Майор выжидал, пока запишут писцы. И лейтенантик сделал вид, что записал что-то, черкнув последние слова преступника и перечеркнув их дважды фамилией «князь Вреде, князь Вреде».
— Вы искали в Лейпциге знакомства с молодыми людьми славянского происхождения и знакомили их с людьми немецкого происхождения? Зачем вы это делали?
— С целью положить начало связи между славянами и немецкой демократией.
Писцы писали борзо.
— С каким поручением вы послали в Прагу Густава Страка в конце января 1849 года?
— В конце января? — Бакунин приложил свободную от кандалов руку ко лбу. — Да, в конце января я отправил Густава Страка в Прагу, дав ему поручение к редактору листка «Новины Славянской Липы» Карлу Сабине. Письмо являлось дальнейшим развитием изложенных в «Воззвании к славянам» идей и содержало призыв к соединению с демократией Германии и с мадьярами для совместных действий против реакции.
— Вы получили ответ от редактора Карла Сабины? — мутноватые глаза майора Франца не отрывались от лица Бакунина.
— Нет, ответа не получил, только узнал от Густава Страка, что Сабина не считает возможным передать моё письмо «Славянской Липе».
— Вы посылали в это же время письмо пивовару Францу Банку?
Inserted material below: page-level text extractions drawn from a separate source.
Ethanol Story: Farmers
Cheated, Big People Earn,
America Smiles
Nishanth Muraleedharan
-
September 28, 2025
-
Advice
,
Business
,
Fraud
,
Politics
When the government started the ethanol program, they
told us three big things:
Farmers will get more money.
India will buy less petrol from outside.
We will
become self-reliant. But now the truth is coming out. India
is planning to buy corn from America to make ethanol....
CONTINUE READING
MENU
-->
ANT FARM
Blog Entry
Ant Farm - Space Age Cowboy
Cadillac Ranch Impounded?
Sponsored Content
Что это за письмо?
— Я просил у Ванка денег.
— Лично для себя или на цели агитации?
— Мне нужны были деньги и лично, ибо я нуждался, и для агитации.
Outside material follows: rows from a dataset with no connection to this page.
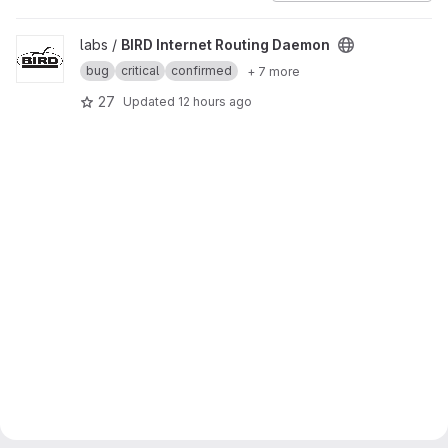
View BIRD Internet Routing Daemon project
labs /
BIRD Internet Routing Daemon
bug
critical
confirmed
+ 7 more
27
Updated
12 hours ago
— Стало быть, Франц Банк знал, что даёт вам деньги на агитацию?
— Нет, я просил для себя, он мог предположить, что я употреблю часть денег для агитации в России, но что я употреблю их для агитации в Богемии, этого он не знал.
— Но вы употребили эти деньги на агитацию в Богемии?
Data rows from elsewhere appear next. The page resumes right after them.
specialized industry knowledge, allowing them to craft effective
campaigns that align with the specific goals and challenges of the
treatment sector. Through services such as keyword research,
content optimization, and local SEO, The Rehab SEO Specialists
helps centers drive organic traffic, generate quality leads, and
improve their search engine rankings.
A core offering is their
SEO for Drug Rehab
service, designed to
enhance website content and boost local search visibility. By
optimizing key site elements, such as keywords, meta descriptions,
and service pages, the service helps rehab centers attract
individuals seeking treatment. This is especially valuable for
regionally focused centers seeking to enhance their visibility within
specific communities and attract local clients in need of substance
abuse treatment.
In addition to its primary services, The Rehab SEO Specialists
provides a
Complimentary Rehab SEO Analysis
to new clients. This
— Не знаю, как употребил бы, если б получил. Ванк денег мне не прислал и не прислал даже ответа на моё письмо.
— А не обсуждали ли вы с Арнольдом в то же время в Лейпциге организацию демократической пропаганды в «Славянской Липе»?
— Обсуждал, Арнольд обещал мне оказать помощь и связи, но это было только на словах, он ничего не исполнил.
— Вы говорили Арнольду, что вашим желанием и задачей является, чтоб вспыхнувшая германская революция перебросилась в Богемию?
— Вероятно. По крайней мере действовал в этом направлении.
— Приехав в Прагу, вы жили тайно сначала у Прейса, потом у жестяных дел мастера Менцля в Каролинентале, а потом у заготовщика красок Пауля?
— Да.
— С кем вы имели на этих квартирах свидания?
— На этот вопрос я отказываюсь отвечать.
— Ваши квартирохозяева словоохотливей вас, — майор Франц, заложив руки в карманы брюк и вытянув ноги, в первый раз улыбнулся, — вы имели свидания на квартире заготовщика красок Пауля с Францем Гавличеком, бывшим депутатом рейхстага, и с секретарём магистрата Руппертом.
— Может быть.
— Не помните ли вы одного собрания на квартире Прейса, на котором присутствовали вы, Сабина, Арнольд, Рупперт, Гавличек и несколько членов «Сворности», где вы выступали перед собранием с большой программной речью?
— Помню.
— Что вы говорили?
— То же, что и в других. — Лейтенантику казалось, что Бакунин устаёт. Бакунин несколько раз провёл рукой по вспотевшему холодноватой испариной лбу. — На этом собрании, — щурясь, сказал Бакунин, — я говорил в трёх направлениях: во-первых, хотел узнать, чего желает каждый в отдельности из присутствующих, во-вторых, хотел убедить всех присутствующих, насколько необходимо отложить одностороннюю чешскую политику и присоединиться к общему движению европейской демократии, в частности, к немцам, мадьярам и полякам. Наконец говорил с целью убедить присутствующих в необходимости оставить чистую теорию и воспользоваться затруднениями австрийского правительства, чтобы выступить практически.
— Что значит «практически»?
— То есть организовать восстание.
— Вооружённое?
— Вооружённое.
— И что же вам помешало?
— Что помешало? — Бакунин, улыбнувшись, скривил губы, проговорил громко: — Во-первых, герр майор, я заметил, что все эти бывшие на собрании люди склонны очень много говорить и хвастать и никуда не годятся для практических действий. Они все держали себя нерешительно, боязливо и мне говорили, что народ в Богемии в настоящую минуту недостаточно подготовлен для подобных выступлений. Мне казалось, что, с одной стороны, у присутствовавших ко мне есть доверие как к личности, но в то же время мне не удастся привлечь их на свою сторону.